There was general agreement with Mr Dalley’s comments among the panel of speakers at the Tai Tapu Community Centre, south of Christchurch, which included Governor-General Dame Patsy Reddy, business leader Maury Leyland Penno and dietitian and author Dr Caryn Zinn.
Dame Patsy, a vegetarian, said the cost of not acting in the face of climate change and the human obesity epidemic would be high.
“I think we are all affected by what we see happening in the world.
“I think I am in that category of being optimistic as well. I do see a lot of change. You listen to some of the farmers today, listen to Winton Dalley, they’re all looking to do things differently.
“You’ve seen the Ministry for the Environment come out with its report recently showing what’s happening to our country, so the cost of not doing something could be too much to bare,” Dame Patsy said.
Ms Leyland Penno said there needed to be rethink in “how we farm” and “what we farm”. She advocated for green leafy products and alternatives such as hemp, hops, quinoa, saffron and avocado.

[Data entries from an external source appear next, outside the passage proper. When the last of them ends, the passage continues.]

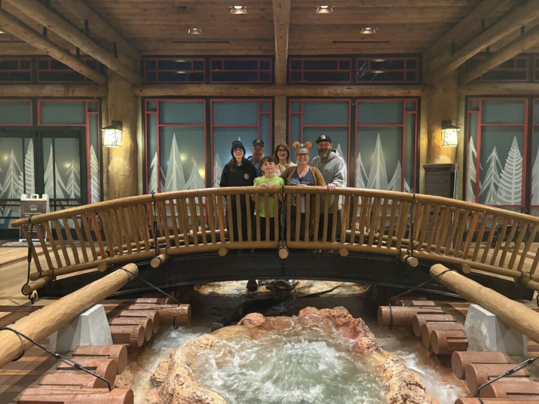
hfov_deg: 67.3
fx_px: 405
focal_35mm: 26
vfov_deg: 53.1
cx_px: 270
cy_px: 202
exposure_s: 1/30
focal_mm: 5.96
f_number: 1.6
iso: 800
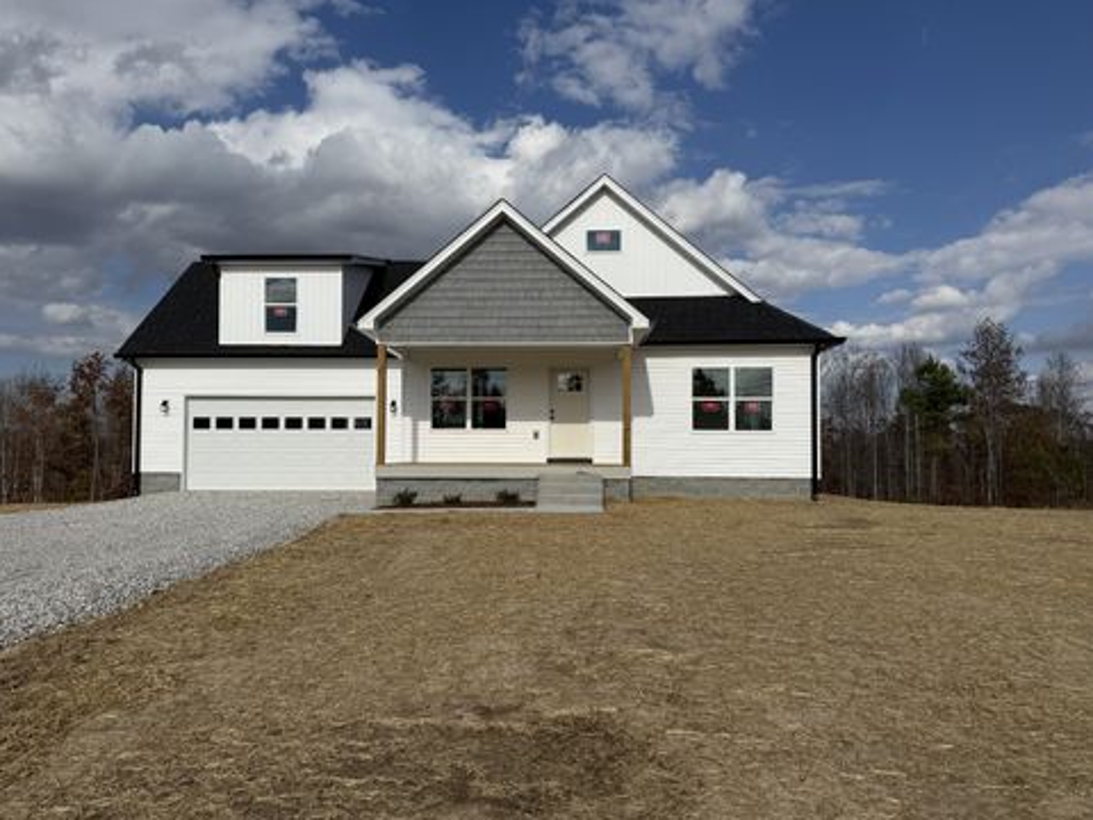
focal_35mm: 25
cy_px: 423
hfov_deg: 69.4
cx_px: 526
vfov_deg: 54.9
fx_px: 789
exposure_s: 1/10309
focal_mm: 6.76
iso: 80
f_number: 1.78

“We’ve got to have more integrated systems that protect our environment better.
“We’ve got a lack of capability and resource in crops or products outside our traditional meat, dairy, kiwifruit, so we’ve got to get there.
“It’s not a simple challenge but we really need to ramp it up.”
Dr Zinn says red meat still has a place in our diets, but we need to rethink the way we eat meat, which includes eating less processed meats and recognised that the whole animal provides nutrition.
She warned of “healthy user bias”, where lifestyle choices such as not smoking or getting more exercise may have more to do with better health outcomes than diet for vegans, over those who eat red meat.
Plant-based diets without meat or fish risked missing out on nutrients such as vitamin B12 and omega 3, she said.